本文:
私が新卒の頃、同じ部署に、いろんな会議や話し合いにおいて頻繁に「そもそも・なぜ系」の疑問を呈するアラサーの先輩がいました。

その問いが、時に本質的なので、初めて会う人は「ん?」と一瞬引っ張られるんです。が、問題はその後。彼はその答えを真剣に探そうとしないというか、自分で全く勉強したり調べたりってことをしない。

だから、周囲の人は、最初こそまともに答えようとしても、彼が無邪気に「空気はなんで透明なの?」「お星様が光るのはなぜ?」的なことを連発するうちに、またいってるって感じになっちゃうんです。

悪い人ではなかったが、捗る人でもなかった。

こっそり「宇宙くん」と呼んでました。そのへん記憶が曖昧で、もしかしたら私が心の中で呼んでただけかもしれないし、みんなで名付けたニックネームだったかも。(その人、いつもニコニコしててきらわれてはいなかった)

とにかく、いまだに私は「子曰く、思いて学ばざれば則ち殆し(あやうし)」という論語の一節を聞くと、彼を思い出します。

現実の社会では逆に「学びて思わざれば則ち罔し(くらし)」に偏る人も多い。その二つはセットってとこがポイントなんです。

データの内容:
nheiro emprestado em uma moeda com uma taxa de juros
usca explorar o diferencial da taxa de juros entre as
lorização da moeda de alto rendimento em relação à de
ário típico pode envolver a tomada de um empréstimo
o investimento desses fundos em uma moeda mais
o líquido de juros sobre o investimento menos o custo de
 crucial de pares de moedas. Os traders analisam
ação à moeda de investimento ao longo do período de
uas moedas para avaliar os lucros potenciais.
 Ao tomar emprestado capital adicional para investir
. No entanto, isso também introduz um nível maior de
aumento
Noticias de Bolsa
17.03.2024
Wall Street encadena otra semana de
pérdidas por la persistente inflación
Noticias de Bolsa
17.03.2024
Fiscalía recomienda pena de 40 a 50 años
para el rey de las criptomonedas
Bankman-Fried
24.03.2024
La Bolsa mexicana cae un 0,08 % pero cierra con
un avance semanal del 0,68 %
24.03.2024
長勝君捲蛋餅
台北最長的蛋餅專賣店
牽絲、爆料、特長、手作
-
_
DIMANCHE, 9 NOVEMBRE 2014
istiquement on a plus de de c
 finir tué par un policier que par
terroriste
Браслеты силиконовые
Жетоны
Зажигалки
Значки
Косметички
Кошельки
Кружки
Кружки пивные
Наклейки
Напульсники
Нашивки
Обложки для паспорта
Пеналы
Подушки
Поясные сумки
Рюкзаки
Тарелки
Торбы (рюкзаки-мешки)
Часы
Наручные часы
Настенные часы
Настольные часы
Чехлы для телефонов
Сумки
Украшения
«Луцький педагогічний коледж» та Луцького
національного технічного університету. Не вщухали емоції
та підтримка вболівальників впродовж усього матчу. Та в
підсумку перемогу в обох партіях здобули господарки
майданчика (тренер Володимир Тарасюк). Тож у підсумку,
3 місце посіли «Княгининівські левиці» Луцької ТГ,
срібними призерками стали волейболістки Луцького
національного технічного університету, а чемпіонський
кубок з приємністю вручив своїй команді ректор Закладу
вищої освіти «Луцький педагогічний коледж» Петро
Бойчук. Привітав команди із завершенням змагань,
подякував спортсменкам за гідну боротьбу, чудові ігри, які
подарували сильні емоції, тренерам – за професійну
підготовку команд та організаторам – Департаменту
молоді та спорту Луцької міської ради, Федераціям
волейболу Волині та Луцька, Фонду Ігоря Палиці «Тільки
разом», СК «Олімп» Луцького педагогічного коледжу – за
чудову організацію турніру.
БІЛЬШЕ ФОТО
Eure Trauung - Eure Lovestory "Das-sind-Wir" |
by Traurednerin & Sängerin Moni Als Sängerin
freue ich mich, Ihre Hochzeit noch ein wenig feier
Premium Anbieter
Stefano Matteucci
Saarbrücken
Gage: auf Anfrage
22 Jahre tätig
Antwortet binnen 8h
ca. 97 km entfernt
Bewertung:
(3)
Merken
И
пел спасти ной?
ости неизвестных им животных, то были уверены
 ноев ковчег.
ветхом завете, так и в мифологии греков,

==

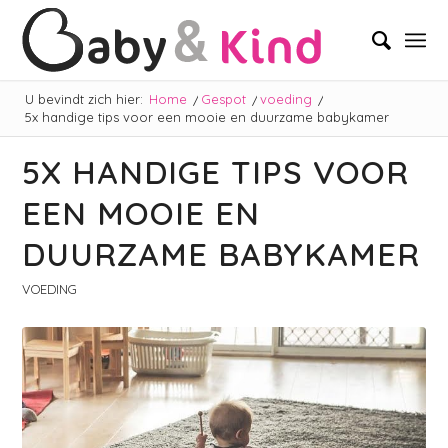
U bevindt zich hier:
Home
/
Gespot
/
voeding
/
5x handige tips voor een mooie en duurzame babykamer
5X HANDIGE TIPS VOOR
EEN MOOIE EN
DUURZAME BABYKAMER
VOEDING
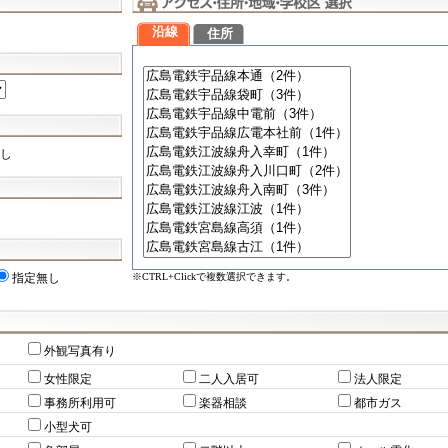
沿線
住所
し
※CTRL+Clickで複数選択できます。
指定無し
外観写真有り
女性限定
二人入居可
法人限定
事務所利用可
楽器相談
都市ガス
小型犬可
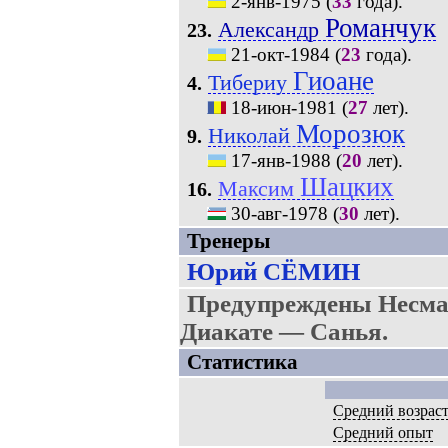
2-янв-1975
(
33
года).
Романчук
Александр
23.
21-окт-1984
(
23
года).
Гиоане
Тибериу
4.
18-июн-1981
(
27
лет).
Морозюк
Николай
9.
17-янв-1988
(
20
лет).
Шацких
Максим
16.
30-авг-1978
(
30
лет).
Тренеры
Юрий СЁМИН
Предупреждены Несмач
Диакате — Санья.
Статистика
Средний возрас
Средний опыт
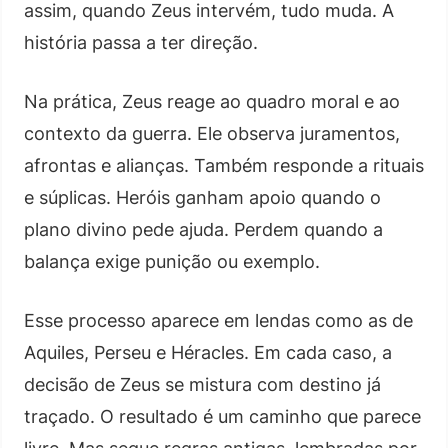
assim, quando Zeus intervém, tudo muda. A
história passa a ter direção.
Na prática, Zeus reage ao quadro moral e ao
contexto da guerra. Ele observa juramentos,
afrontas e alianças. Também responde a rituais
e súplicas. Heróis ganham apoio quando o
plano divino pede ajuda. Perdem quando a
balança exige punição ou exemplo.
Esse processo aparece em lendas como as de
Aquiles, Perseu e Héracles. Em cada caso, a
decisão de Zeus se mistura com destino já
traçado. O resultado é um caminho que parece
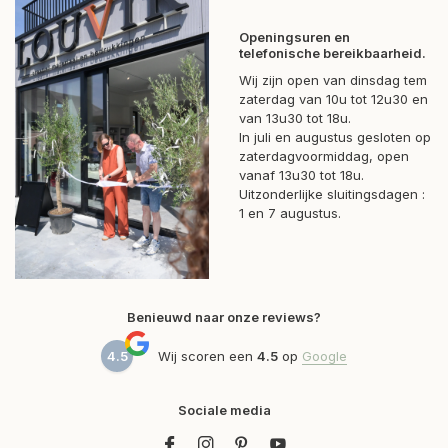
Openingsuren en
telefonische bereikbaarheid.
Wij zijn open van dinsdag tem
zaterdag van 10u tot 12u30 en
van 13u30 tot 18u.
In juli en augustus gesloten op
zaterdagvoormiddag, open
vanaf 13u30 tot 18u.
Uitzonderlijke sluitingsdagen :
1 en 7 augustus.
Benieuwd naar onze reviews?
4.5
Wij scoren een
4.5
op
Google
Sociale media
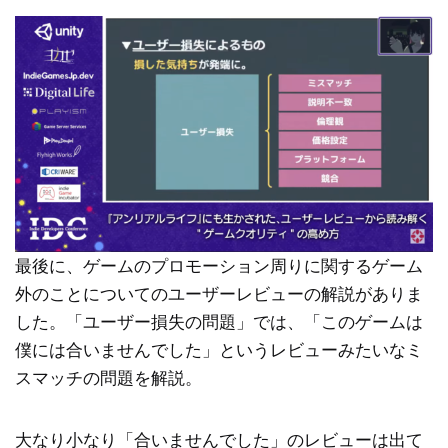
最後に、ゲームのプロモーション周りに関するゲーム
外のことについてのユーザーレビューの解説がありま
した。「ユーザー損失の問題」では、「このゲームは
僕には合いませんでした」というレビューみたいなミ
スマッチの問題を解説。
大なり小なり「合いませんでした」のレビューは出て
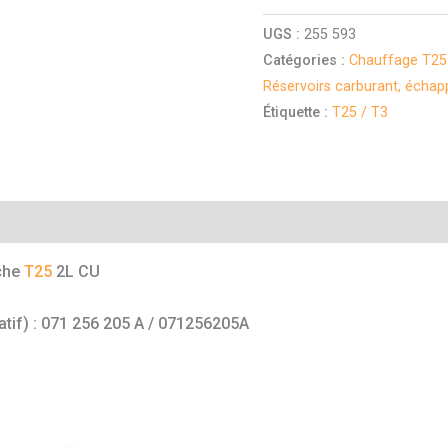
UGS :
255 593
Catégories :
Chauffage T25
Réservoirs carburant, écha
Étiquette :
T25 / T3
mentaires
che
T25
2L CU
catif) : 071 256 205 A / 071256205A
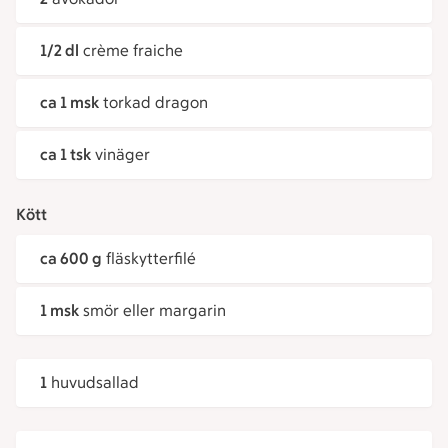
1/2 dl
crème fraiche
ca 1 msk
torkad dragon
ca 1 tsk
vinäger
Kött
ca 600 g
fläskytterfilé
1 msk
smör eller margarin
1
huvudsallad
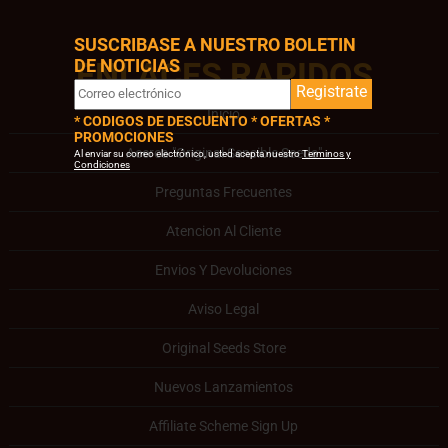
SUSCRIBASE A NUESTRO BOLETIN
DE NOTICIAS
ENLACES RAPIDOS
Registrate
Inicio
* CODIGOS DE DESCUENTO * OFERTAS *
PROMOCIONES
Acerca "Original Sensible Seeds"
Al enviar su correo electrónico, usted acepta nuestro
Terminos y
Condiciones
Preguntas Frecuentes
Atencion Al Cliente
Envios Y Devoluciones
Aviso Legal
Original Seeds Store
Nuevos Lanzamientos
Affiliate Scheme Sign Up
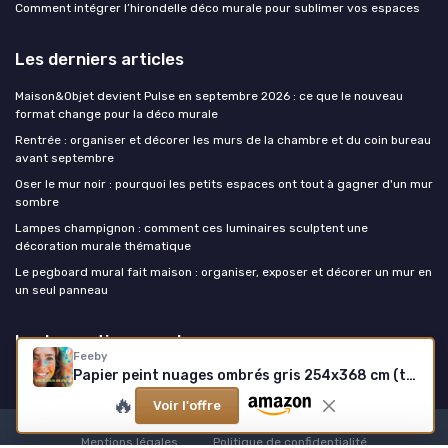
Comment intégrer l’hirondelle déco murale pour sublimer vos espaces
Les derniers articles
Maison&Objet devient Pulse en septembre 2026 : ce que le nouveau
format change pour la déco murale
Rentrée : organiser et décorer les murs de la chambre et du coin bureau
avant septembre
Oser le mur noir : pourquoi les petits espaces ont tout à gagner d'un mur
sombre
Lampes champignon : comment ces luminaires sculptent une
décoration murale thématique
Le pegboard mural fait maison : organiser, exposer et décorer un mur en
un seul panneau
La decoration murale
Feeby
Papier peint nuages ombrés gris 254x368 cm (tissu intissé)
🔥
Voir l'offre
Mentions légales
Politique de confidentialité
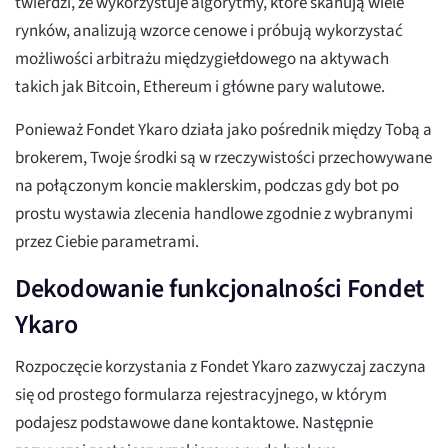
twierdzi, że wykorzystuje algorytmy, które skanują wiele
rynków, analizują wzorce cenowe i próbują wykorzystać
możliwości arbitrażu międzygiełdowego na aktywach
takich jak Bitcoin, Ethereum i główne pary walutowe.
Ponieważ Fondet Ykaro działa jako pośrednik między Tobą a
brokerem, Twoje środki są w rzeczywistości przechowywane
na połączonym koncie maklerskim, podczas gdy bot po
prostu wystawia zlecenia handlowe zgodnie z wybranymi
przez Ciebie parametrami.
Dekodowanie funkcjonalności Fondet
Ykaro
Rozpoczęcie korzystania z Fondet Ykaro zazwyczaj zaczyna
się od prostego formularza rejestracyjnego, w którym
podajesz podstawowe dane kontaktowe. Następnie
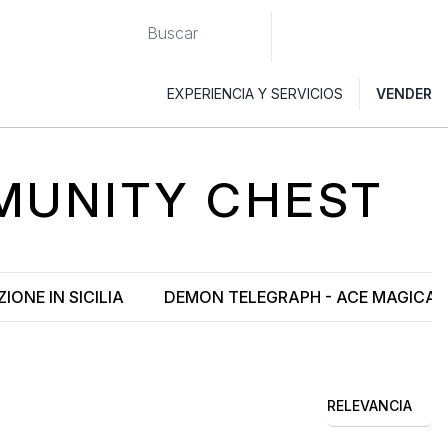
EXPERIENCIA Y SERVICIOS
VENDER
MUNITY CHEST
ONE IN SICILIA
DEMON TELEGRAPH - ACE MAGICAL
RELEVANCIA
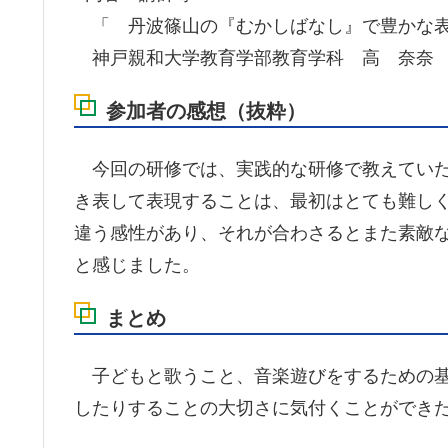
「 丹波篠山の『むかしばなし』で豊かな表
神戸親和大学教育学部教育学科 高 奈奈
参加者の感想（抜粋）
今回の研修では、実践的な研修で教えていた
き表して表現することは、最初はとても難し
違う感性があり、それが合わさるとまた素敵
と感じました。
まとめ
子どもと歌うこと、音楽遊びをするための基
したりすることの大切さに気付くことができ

* * *

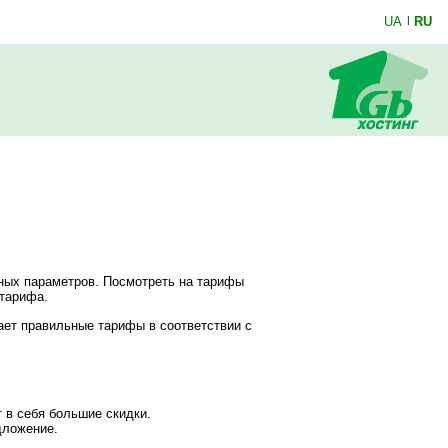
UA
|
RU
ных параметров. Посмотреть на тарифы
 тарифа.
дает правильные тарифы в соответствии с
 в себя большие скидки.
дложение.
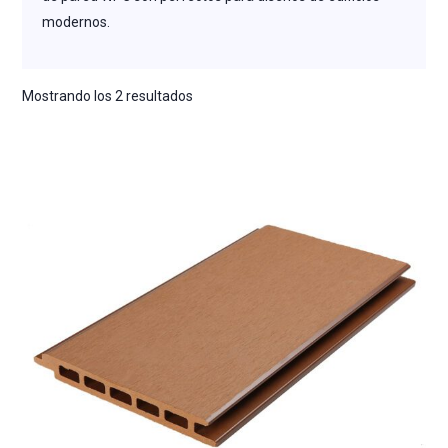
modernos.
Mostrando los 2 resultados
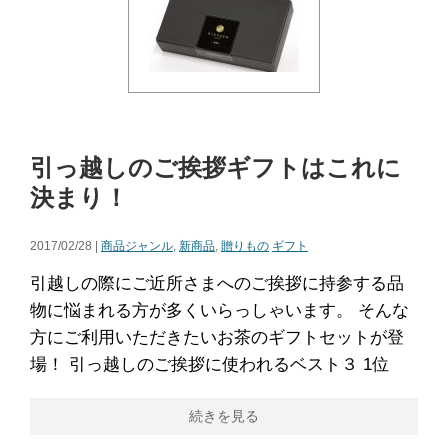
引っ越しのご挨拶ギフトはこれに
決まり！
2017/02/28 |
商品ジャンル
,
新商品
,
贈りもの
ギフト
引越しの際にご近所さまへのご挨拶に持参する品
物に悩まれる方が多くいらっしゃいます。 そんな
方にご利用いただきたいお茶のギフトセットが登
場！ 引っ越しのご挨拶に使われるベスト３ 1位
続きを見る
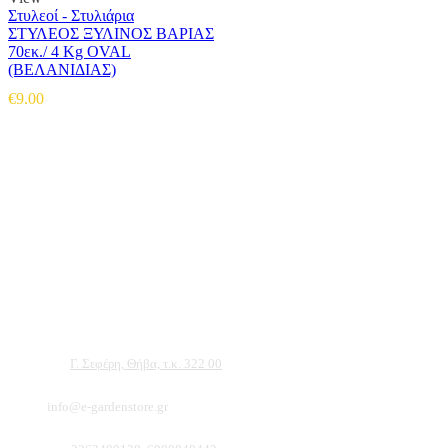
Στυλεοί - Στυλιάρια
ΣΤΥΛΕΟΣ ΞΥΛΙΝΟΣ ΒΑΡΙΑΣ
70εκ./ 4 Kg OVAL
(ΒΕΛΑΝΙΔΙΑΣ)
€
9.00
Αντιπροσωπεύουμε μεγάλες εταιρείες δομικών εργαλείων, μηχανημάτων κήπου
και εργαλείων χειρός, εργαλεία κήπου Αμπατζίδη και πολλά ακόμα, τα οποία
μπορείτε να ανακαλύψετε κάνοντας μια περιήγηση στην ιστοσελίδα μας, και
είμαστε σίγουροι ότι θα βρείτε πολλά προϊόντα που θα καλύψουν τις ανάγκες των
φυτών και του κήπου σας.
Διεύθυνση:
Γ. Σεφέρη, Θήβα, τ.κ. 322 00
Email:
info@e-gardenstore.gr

課題の内容:
• 1. 本文の「私が新卒の頃、同じ部署に、い」から「を聞くと、彼を思い出します。」までを、「先輩」を「同僚」に置き換えて書き直してください。
• 2. 本文について、次の問いに答えよ。
(a) 筆者が新卒の頃、同じ部署にいたその人はどの年代だったか。
(b) 筆者はその人をこっそり何と呼んでいたか。
(c) 筆者がその人を思い出すのは、論語のどの一節を聞いたときか。

解答:
• 1.
私が新卒の頃、同じ部署に、いろんな会議や話し合いにおいて頻繁に「そもそも・なぜ系」の疑問を呈するアラサーの同僚がいました。

その問いが、時に本質的なので、初めて会う人は「ん?」と一瞬引っ張られるんです。が、問題はその後。彼はその答えを真剣に探そうとしないというか、自分で全く勉強したり調べたりってことをしない。

だから、周囲の人は、最初こそまともに答えようとしても、彼が無邪気に「空気はなんで透明なの?」「お星様が光るのはなぜ?」的なことを連発するうちに、またいってるって感じになっちゃうんです。

悪い人ではなかったが、捗る人でもなかった。

こっそり「宇宙くん」と呼んでました。そのへん記憶が曖昧で、もしかしたら私が心の中で呼んでただけかもしれないし、みんなで名付けたニックネームだったかも。(その人、いつもニコニコしててきらわれてはいなかった)

とにかく、いまだに私は「子曰く、思いて学ばざれば則ち殆し(あやうし)」という論語の一節を聞くと、彼を思い出します。

• 2.
(a) アラサー
(b) 宇宙くん
(c) 「子曰く、思いて学ばざれば則ち殆し(あやうし)」